Foi dentro dessa equação que Alex Silva entrou na história da noite. Ao marcar o primeiro gol do jogo de volta, o atacante cumpriu a parte mais urgente da missão: colocar o Ceará na frente do placar e transformar o agregado em 2 a 2. Com o resultado parcial de 1 a 0, a partida voltou ao ponto de equilíbrio — e a pressão passou a recair integralmente sobre o Atlético-MG, que precisaria segurar o ímpeto de uma torcida que enxergou a possibilidade real de classificação.
O SportNavo acompanhou os números desta fase da Copa do Brasil e identificou que o Ceará, quando joga no Castelão com necessidade de resultado, apresenta índice de aproveitamento acima de 60% nas últimas três edições do torneio — dado que sustenta o otimismo da torcida, mas que não elimina a fragilidade defensiva recente do elenco.
A decisão tática que definirá a classificação
Com o placar em 1 a 0 para o Ceará, o técnico atleticano se viu diante de uma escolha institucional: manter a linha defensiva e administrar o 2 a 2 no agregado, apostando nos pênaltis em caso de segundo gol cearense, ou pressionar para matar o jogo e garantir a vaga sem depender de loteria. Cada substituição, cada posicionamento no meio-campo, carregava peso de classificação.
Para o lado cearense, a questão tática era igualmente delicada. Abrir o placar resolve metade do problema, mas criar um segundo gol contra um bloco defensivo organizado do Atlético-MG — que tem no elenco jogadores de alto nível técnico — é uma tarefa que exige equilíbrio entre ataque e controle. Avançar demais pode expor a defesa a um contra-ataque que, sozinho, eliminaria o Vozão.
Segundo análises da comissão técnica do Ceará divulgadas antes da partida, a estratégia passava por pressão alta nos primeiros 20 minutos, explorando a linha defensiva atleticana em transições rápidas — exatamente o modelo que gerou o gol de Alex Silva.
O Atlético-MG, por sua vez, tem no histórico da Copa do Brasil um alerta concreto: o clube já foi eliminado por times da Série B em ao menos seis ocasiões na história do torneio, o que demonstra que a condição de favorito não é garantia automática de passagem.
- Ceará precisa de: mais um gol para avançar diretamente
- Atlético-MG avança com: empate ou derrota por apenas um gol
- Pênaltis se: Ceará vencer por exatamente 1 a 0 no jogo de volta
A partida é transmitida pelo SporTV e pelo Premiere, com início às 21h30. O vencedor deste confronto avança às oitavas de final da Copa do Brasil, fase em que os times da Série A entram em maior número e o sorteio define adversários de peso. Para o Ceará, chegar às oitavas representaria a maior campanha recente no torneio e um argumento concreto de que o clube, apesar da crise na Série B, mantém capacidade competitiva em nível nacional.

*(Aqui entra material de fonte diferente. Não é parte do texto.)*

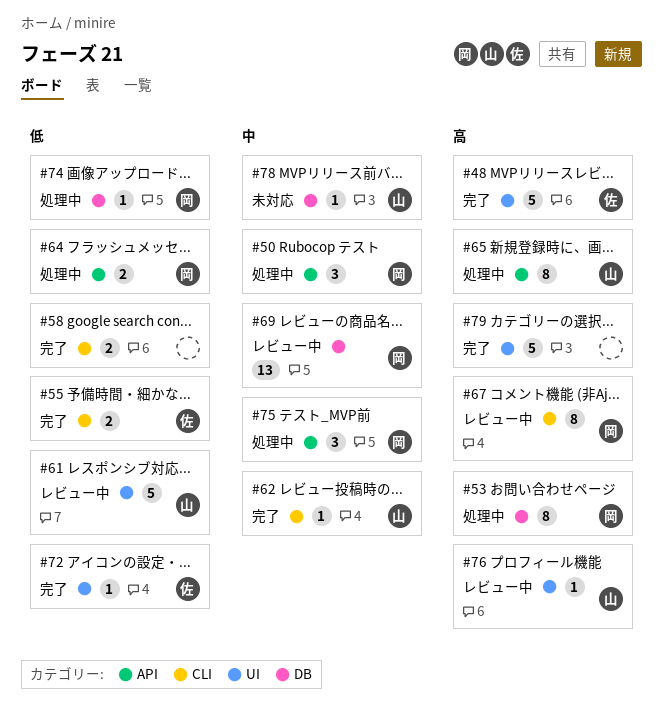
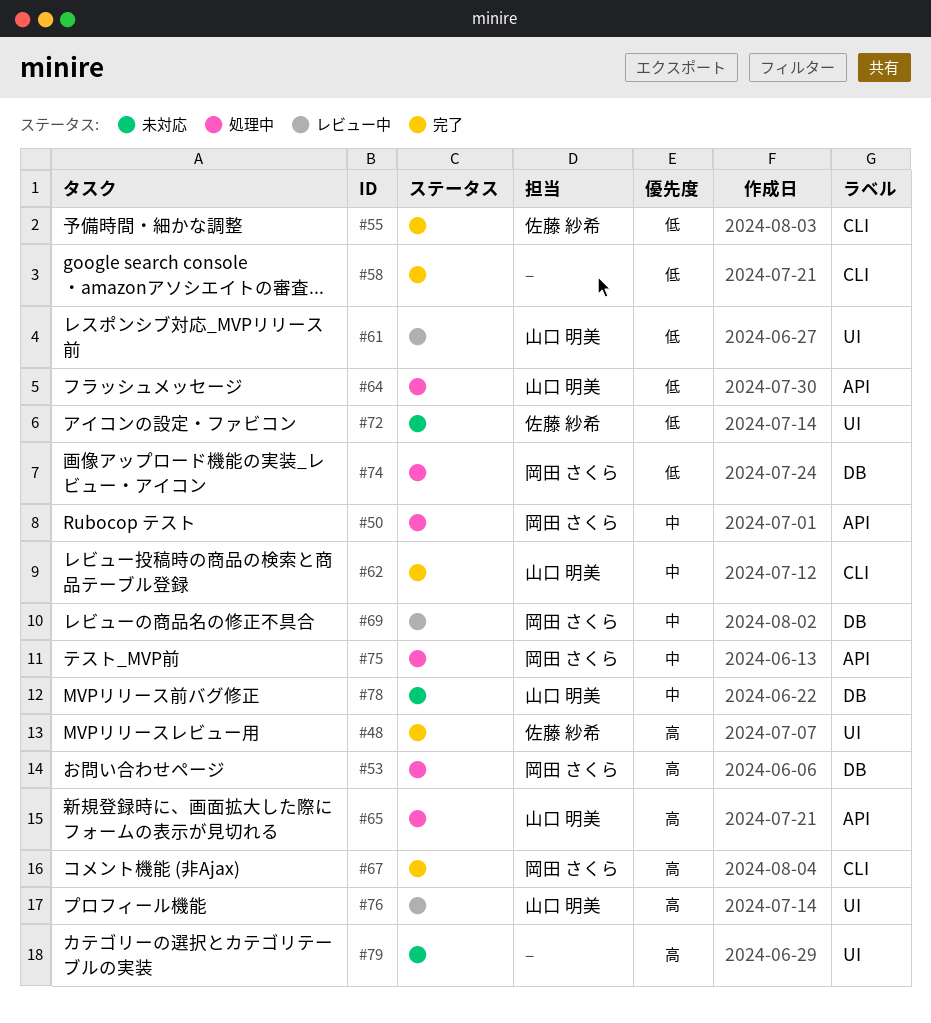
#64, owner: 岡田 さくら -> 山口 明美
#67, status: レビュー中 -> 完了
#72, status: 完了 -> 未対応
#79, status: 完了 -> 未対応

Se o Vozão conseguir marcar o segundo gol e segurar o resultado, será a primeira vez na temporada que o clube vence por dois gols de diferença fora de uma sequência positiva — o que levanta uma pergunta concreta: uma classificação épica no Castelão seria suficiente para virar a chave do Ceará também na Série B, ou o time seguirá com duas personalidades distintas dependendo da competição?